A quell’epoca la Fattoria stava attendendo con impazienza che diventasse realtà la Comunità Economica Europea, con il superamento del rigido regime di monopolio della coltivazione del tabacco. Da anni, con lungimiranza, stigmatizzava le “antiquate concezioni di difesa di anacronistici privilegi” della maggioranza dei produttori italiani e invitava a “svecchiare la mentalità” e a giocare a tutto campo a livello continentale. Invece di temere la liberalizzazione del commercio, bisognava attrezzarsi alla sfida, riducendo i costi di produzione per adeguarli a quelli mondiali, meccanizzando la lavorazione e proponendo al mercato tabacco di prima qualità. Vi era consapevolezza che ciò avrebbe implicato un pesante ridimensionamento occupazionale, prospettiva temuta ma non giudicata ineluttabile: “Non ci piegheremo a questa odiosa misura fintanto che esista la possibilità di assicurare il pieno impiego delle nostre maestranze attraverso nuove attività e attraverso incrementi di produzione”. Anche per questo si ribadiva l’importanza strategica della coltura dei tabacchi sub-tropicali. Inoltre la Fattoria avrebbe chiesto al Monopolio, a lungo vanamente, una estensione ulteriore del Bright, da coltivare a rischio e pericolo dell’azienda per l’esportazione.

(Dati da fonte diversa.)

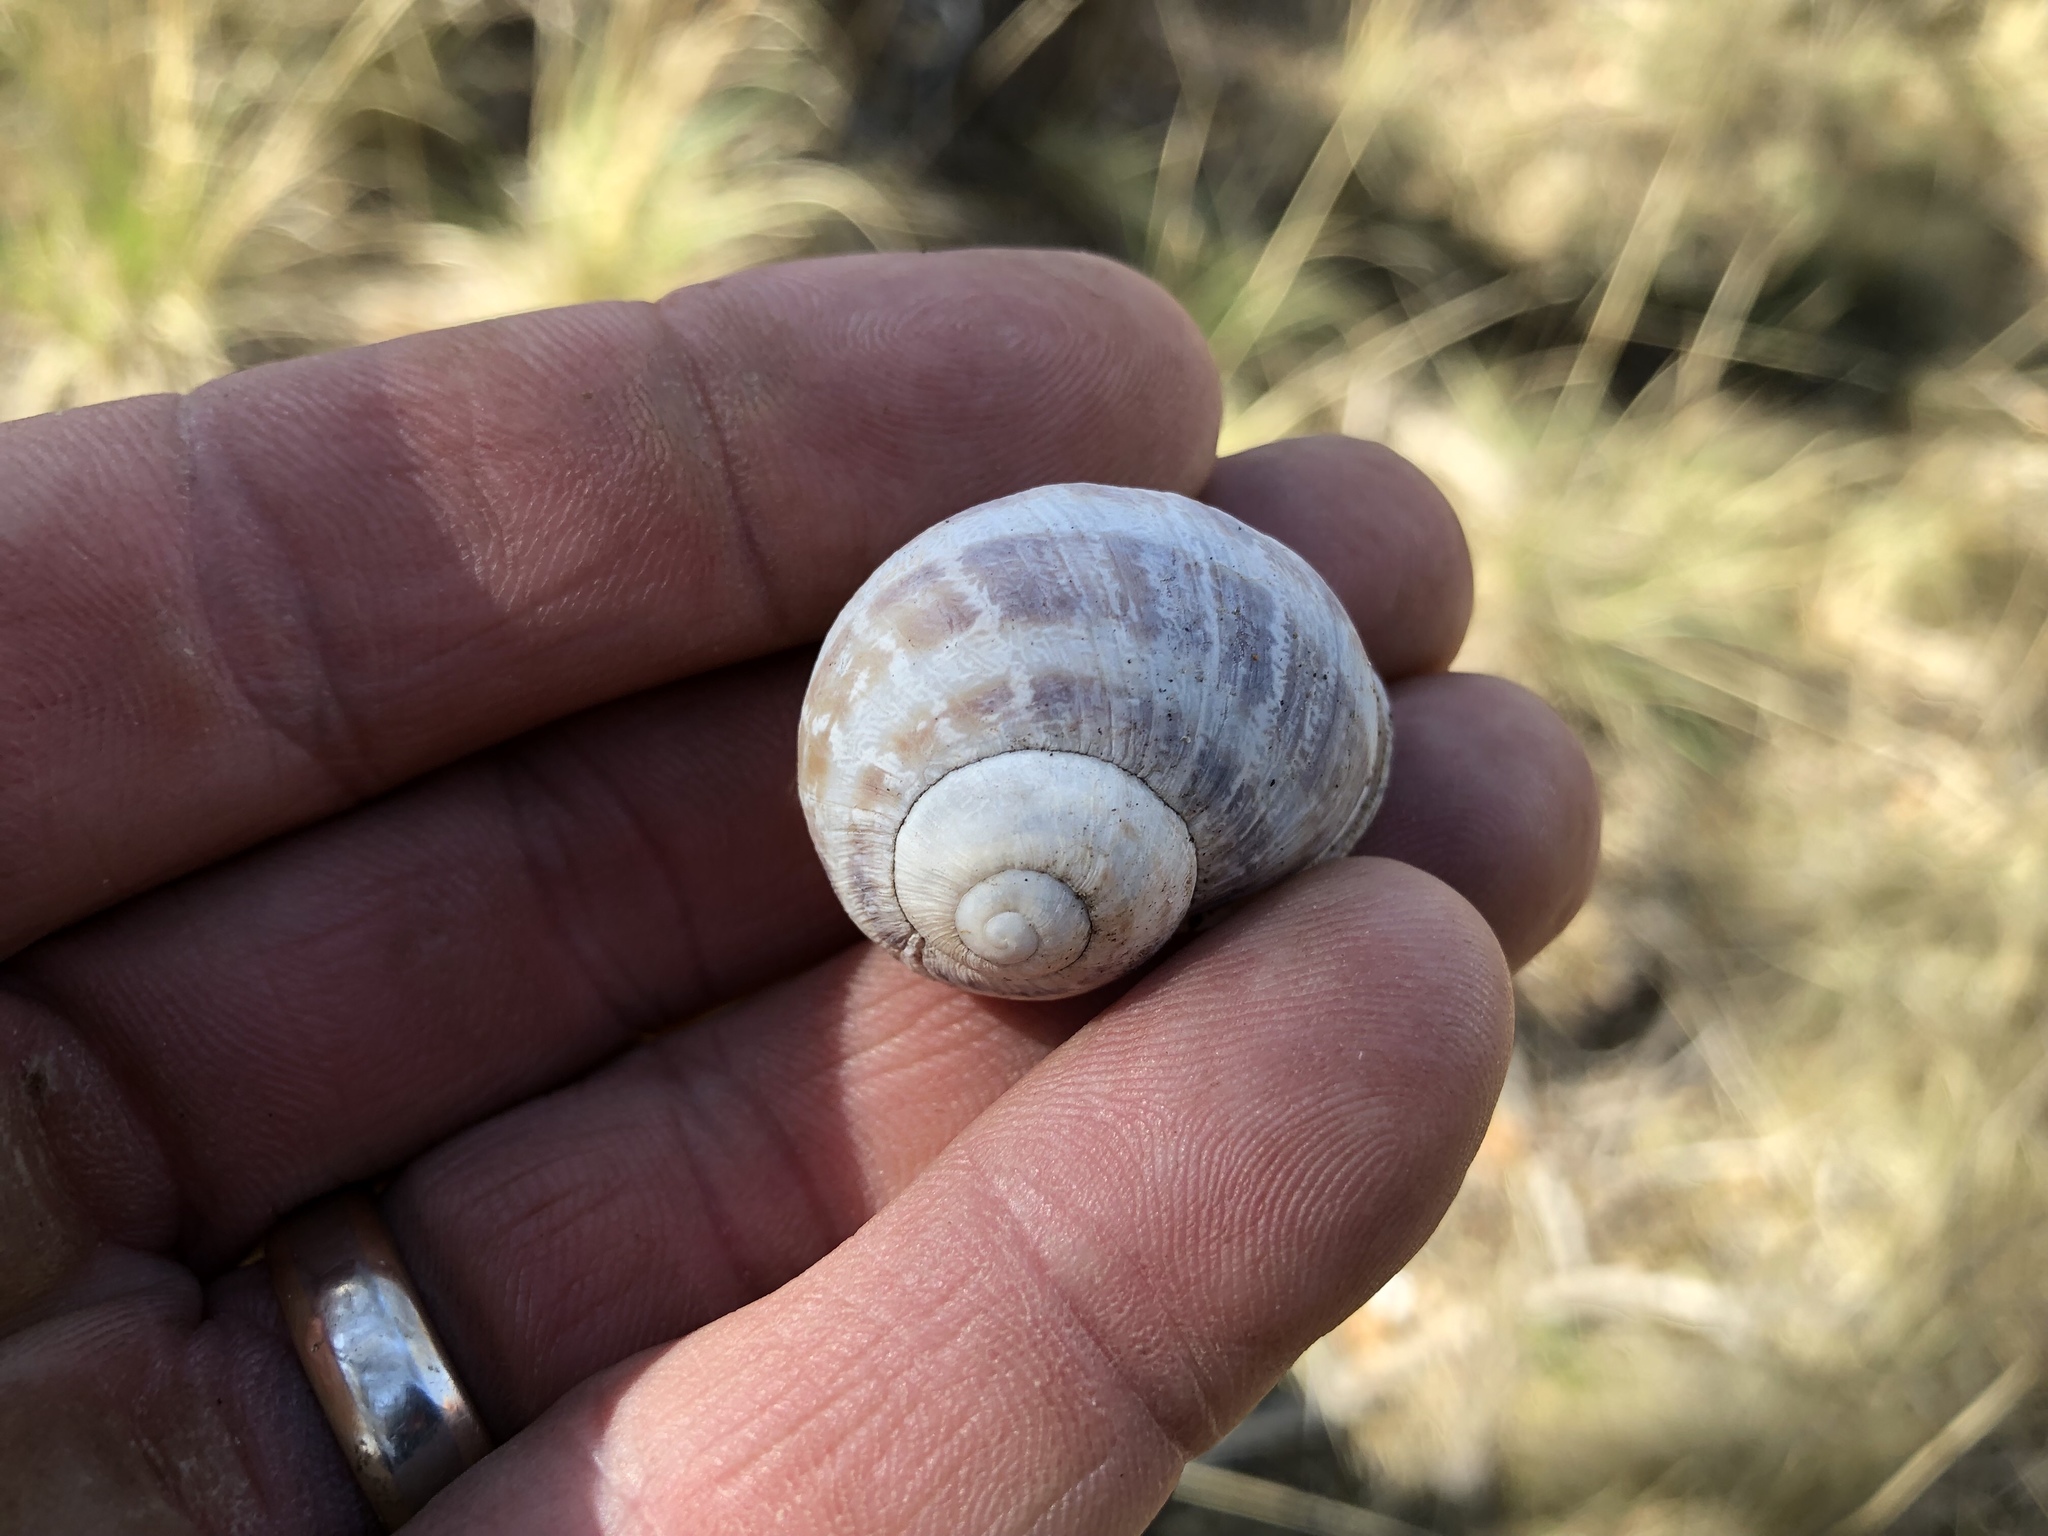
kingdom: Animalia
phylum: Mollusca
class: Gastropoda
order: Stylommatophora
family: Helicidae
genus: Cornu
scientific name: Cornu aspersum
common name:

La Fattoria riteneva dunque ormai “indispensabile la massiccia riduzione delle spese di magazzino”. Nel corso degli anni ’50 una serie di rinnovi contrattuali a livello nazionale avevano garantito alle maestranze l’incremento dei salari e il loro adeguamento automatico al costo della vita (la scala mobile), l’equiparazione degli assegni famigliari a quelli dell’industria e infine, nel 1960, l’orario settimanale di 7 ore per 6 giorni lavorativi. Di volta in volta si parlò di “accordo gravoso”, di “aggravio notevole” per l’azienda, addirittura “insopportabile” in mancanza di incrementi delle tariffe corrisposte per il tabacco.

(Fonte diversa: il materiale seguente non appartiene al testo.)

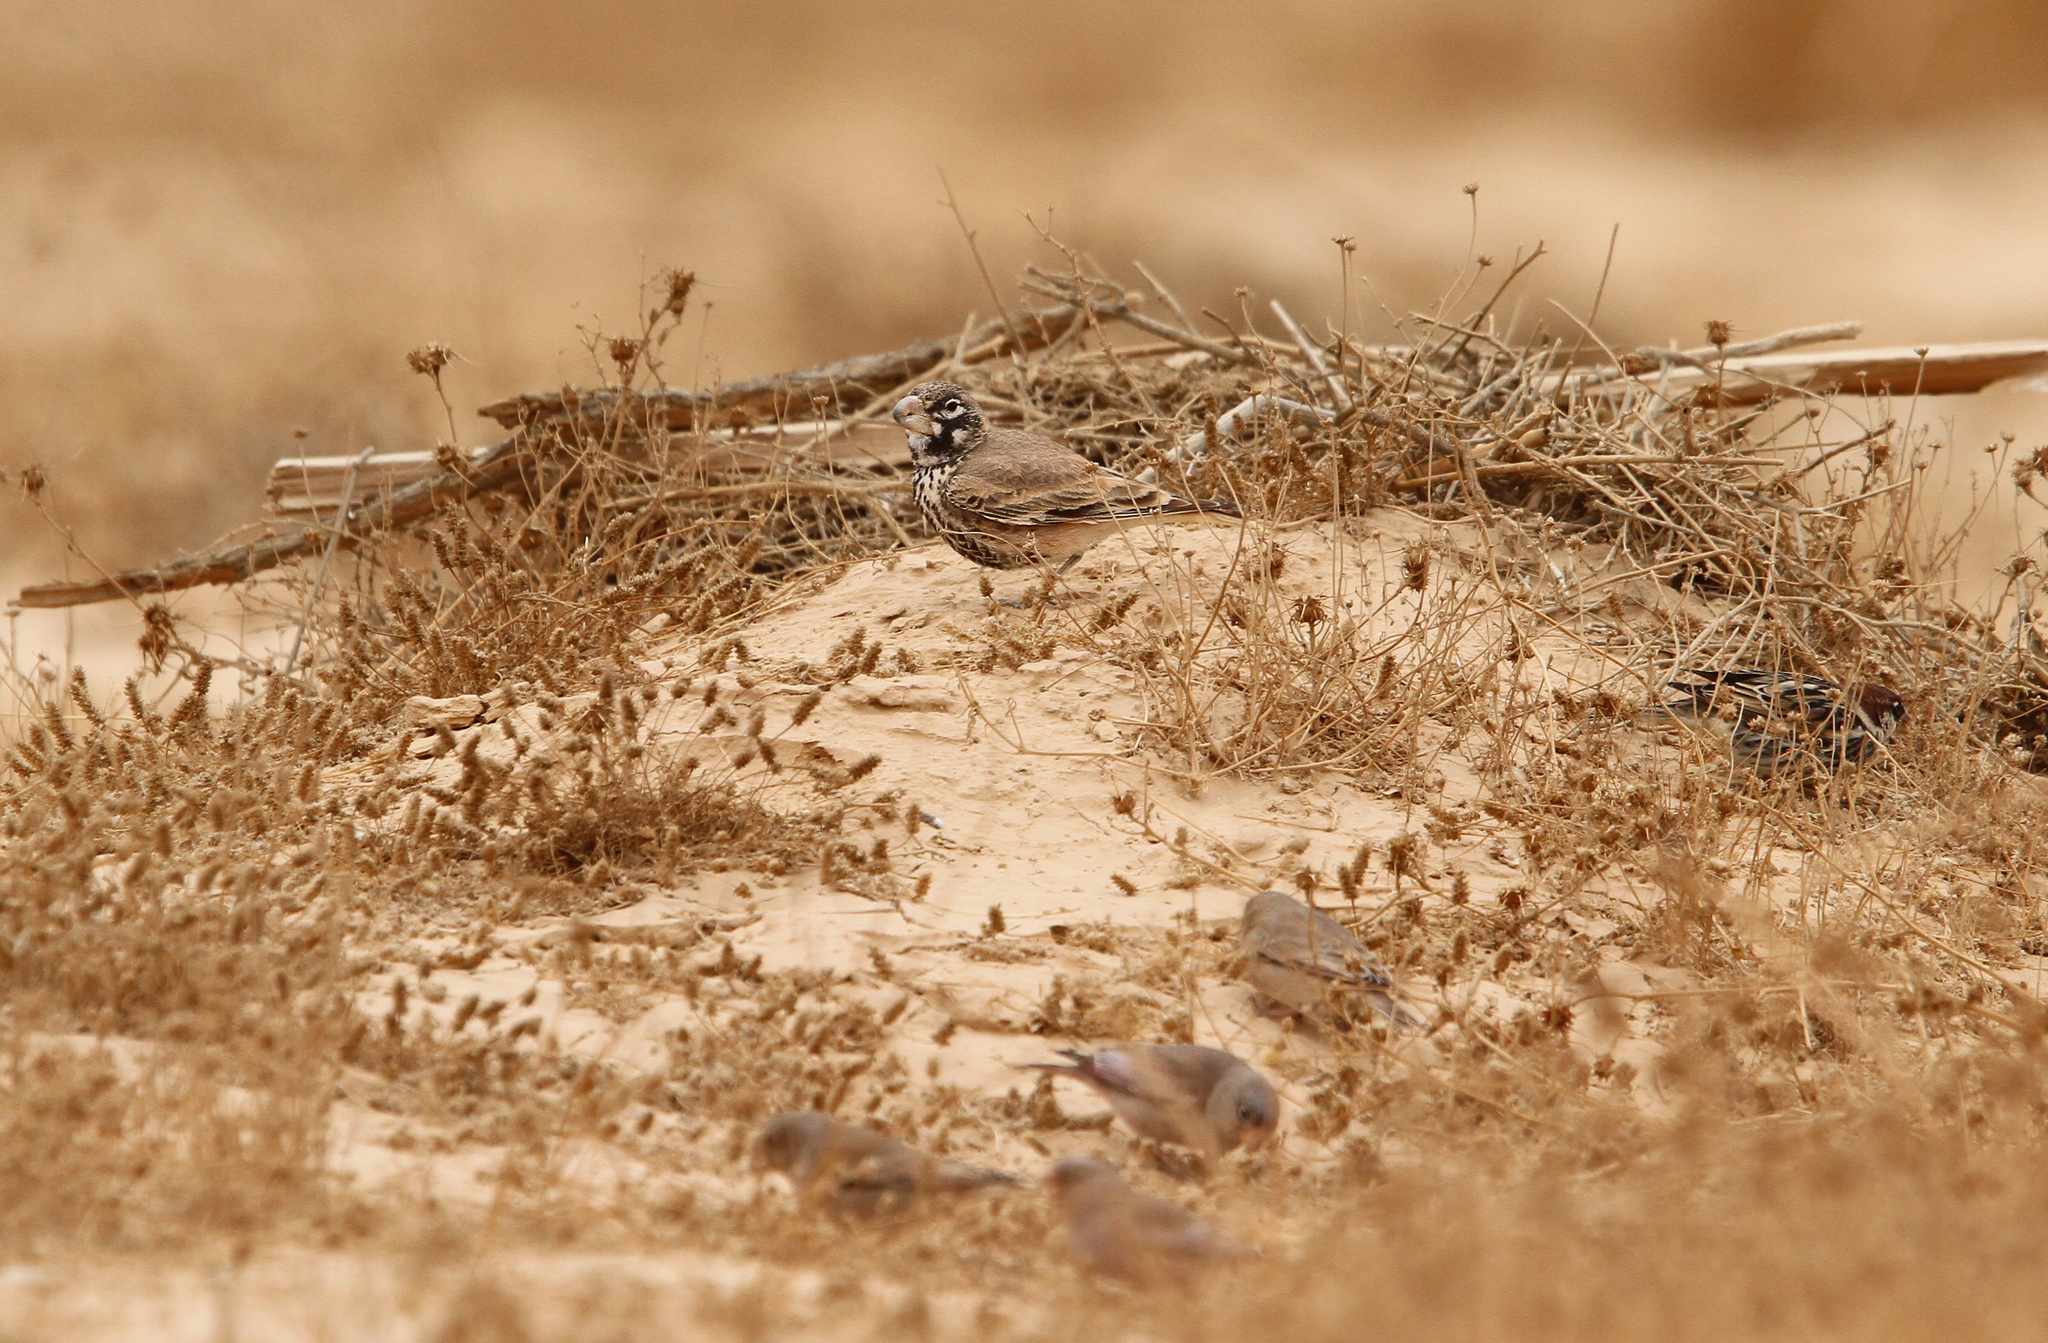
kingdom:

Rimase comunque agli amministratori della Fattoria e a Donadoni la soddisfazione di non veder radicarsi il sindacato tra le maestranze. Nel 1956, durante l’agitazione della categoria, non andò persa “neppure un’ora di lavoro”. Allo sciopero unitario dei sindacati CGIL, CISL e UIL del 1957 aderì appena il 30% del personale e solo il pomeriggio. Non ebbe successo nemmeno l’agitazione unitaria di qualche mese dopo, a parere del consiglio di amministrazione “rendendosi conto le maestranze degli sforzi compiuti dall’azienda per assicurare ai dipendenti un trattamento di miglior favore”. Né mancò allora un atteggiamento irridente nei confronti del sindacato, emblematico del clima paternalistico esistente alla Fattoria: presidente e direttore concessero agli operai di uscire un’ora prima per solidarietà con la categoria in sciopero.

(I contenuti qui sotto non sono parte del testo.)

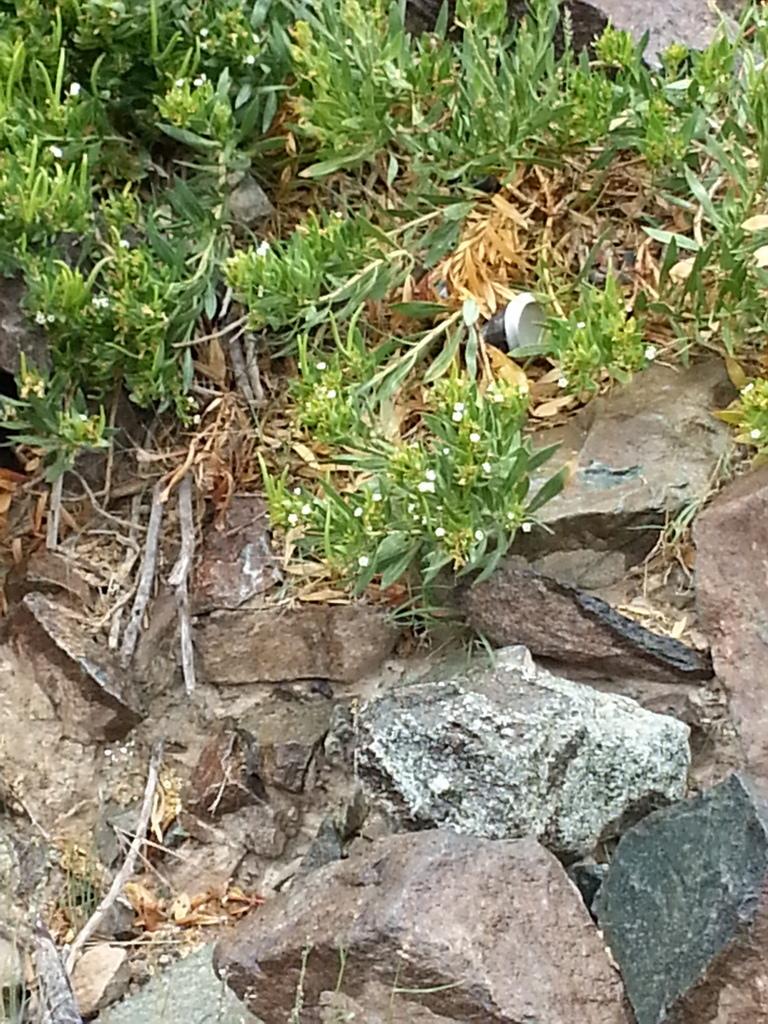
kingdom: Plantae
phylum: Tracheophyta
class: Magnoliopsida
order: Gentianales
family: Apocynaceae
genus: Rhazya
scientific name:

Del resto era questa la politica perseguita da Donadoni: sottrarsi ad ogni confronto con il sindacato (quando la CGIL chiese incontri per esaminare la situazione della tabacchicoltura nell’Alto Tevere e alcuni problemi aziendali, rispose che non esistevano problemi aziendali e che le questioni della tabacchicoltura dovevano essere risolte a livello nazionale) ed elargire concessioni ai dipendenti, come “membri della grande famiglia della Fattoria”, quando il loro rendimento soddisfaceva gli standard richiesti.